This document describes the sandboxing and threat model for the JUD:GE worker.
- Submissions are untrusted code.
- The worker must prevent data exfiltration, host compromise, and abuse of resources.
The worker uses Docker with the following default protections:
- User-defined bridge network (jud-ge-bridge) for isolation
- no-new-privileges security option
- CapDrop=ALL
- Read-only root filesystem (configurable)
- /tmp as tmpfs (size-limited)
- /output bind-mounted as the only writable host path
- CPU/Memory/PIDs limits enforced in container config
Requirements:
- The worker must reach the submission server via HTTP
- External egress should be blocked
Current implementation:
- Containers run on a user-defined bridge network.

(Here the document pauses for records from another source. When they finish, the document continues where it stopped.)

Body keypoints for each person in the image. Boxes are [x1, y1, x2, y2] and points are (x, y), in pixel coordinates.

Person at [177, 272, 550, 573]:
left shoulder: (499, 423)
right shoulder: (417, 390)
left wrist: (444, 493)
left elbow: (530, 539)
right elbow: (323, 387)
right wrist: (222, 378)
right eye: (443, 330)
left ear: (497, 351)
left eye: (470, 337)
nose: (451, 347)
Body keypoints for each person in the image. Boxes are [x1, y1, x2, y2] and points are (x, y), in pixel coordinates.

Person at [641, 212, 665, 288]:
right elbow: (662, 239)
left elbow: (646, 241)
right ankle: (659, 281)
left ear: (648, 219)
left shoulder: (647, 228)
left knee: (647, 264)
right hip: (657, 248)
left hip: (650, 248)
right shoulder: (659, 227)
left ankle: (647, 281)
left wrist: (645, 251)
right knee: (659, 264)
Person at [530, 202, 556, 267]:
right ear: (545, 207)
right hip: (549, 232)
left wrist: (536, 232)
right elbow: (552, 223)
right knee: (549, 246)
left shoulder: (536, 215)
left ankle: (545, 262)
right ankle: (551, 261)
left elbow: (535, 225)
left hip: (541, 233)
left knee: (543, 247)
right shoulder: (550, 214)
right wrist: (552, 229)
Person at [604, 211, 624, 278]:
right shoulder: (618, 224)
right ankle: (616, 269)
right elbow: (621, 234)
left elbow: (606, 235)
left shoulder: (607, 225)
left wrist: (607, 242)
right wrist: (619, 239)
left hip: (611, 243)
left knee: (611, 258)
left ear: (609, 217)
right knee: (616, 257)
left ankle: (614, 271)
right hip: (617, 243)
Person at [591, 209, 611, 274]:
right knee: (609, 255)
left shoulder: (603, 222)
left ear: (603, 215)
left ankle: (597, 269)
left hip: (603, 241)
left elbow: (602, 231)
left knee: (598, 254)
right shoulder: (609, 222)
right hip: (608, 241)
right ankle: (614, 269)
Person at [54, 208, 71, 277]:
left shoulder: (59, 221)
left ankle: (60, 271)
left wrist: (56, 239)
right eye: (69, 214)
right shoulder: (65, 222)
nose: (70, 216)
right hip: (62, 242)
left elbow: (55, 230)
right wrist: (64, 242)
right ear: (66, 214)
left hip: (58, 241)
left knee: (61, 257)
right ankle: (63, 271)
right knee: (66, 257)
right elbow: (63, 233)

- Ports are published to the host to allow the worker to call http://127.0.0.1:.
- DNS is disabled by setting the container resolver to 0.0.0.0.
Limitations:
- DNS blocking does not prevent raw IP egress.
Recommended hardening:
- Create an iptables/nftables rule that drops outbound traffic from the bridge subnet.
- Allow only host -> container traffic and container -> itself.
Example (Linux, iptables):
# Identify docker bridge subnet for jud-ge-bridge, then:
iptables -A FORWARD -s <JUDGE_SUBNET> ! -d <HOST_IP> -j DROP
- The worker extracts ZIP entries with path normalization.
- Absolute paths and .. traversal are rejected.
- Model artifacts are removed immediately after scoring.
- Metadata and logs are retained.
- File outputs must be relative to /output.
- Absolute paths and .. traversal are rejected.
- Run worker on dedicated hosts whenever possible.
- Use separate Docker daemon or rootless mode for additional isolation.
- Keep Redis and Postgres on private networks.